Dorian Smiley from Codestrap puts it bluntly: "No one knows right now what the right reference architectures or use cases are" and "A lot of people are pretending that they know." That's consultant-speak for "we've sold a lot of AI solutions that aren't actually solving problems."
The specific failures are telling. An AI-generated Rust replacement for SQLite produced 3.7x more code while performing 2,000 times worse. It passed tests. It looked legitimate. It was fundamentally broken. That's not a one-off - it's representative of a broader pattern where AI output appears plausible but collapses under real-world use.

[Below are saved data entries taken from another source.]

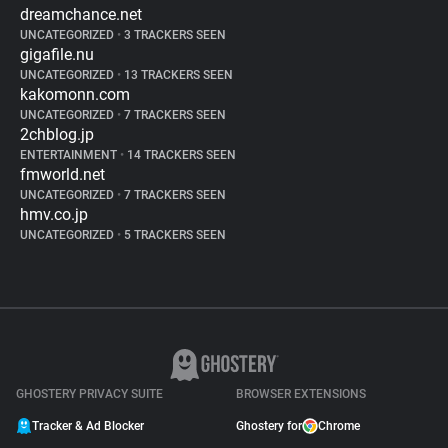
dreamchance.net
UNCATEGORIZED
•
3 TRACKERS SEEN
gigafile.nu
UNCATEGORIZED
•
13 TRACKERS SEEN
kakomonn.com
UNCATEGORIZED
•
7 TRACKERS SEEN
2chblog.jp
ENTERTAINMENT
•
14 TRACKERS SEEN
fmworld.net
UNCATEGORIZED
•
7 TRACKERS SEEN
hmv.co.jp
UNCATEGORIZED
•
5 TRACKERS SEEN
GHOSTERY PRIVACY SUITE
BROWSER EXTENSIONS
Tracker & Ad Blocker
Ghostery for
Chrome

Or take Deloitte having to refund the Australian government after AI-generated report errors. These aren't startups fumbling with new technology - these are established consultancies deploying AI to clients and discovering it doesn't actually work as advertised.
The measurement problem runs deeper than individual failures. Companies are tracking the wrong metrics entirely - lines of code, number of pull requests, development velocity. As Smiley notes, "Lines of code, number of pull requests, these are liabilities." AI can generate tons of code very quickly. That doesn't mean the code is good, maintainable, or actually solves the right problems.
The technology is impressive. The question is whether anyone actually needs most of what it produces. When your AI coding assistant generates hundreds of lines that look plausible but introduce subtle bugs, are you saving time or creating future problems?
The predicted reckoning looks like this: eight to nine months of mounting quality crises for organizations that went heavy on AI tools. Legal liability from bad AI-generated business advice. Clients demanding discounts when they learn services used AI. And most tellingly, insurance companies removing AI coverage from liability policies.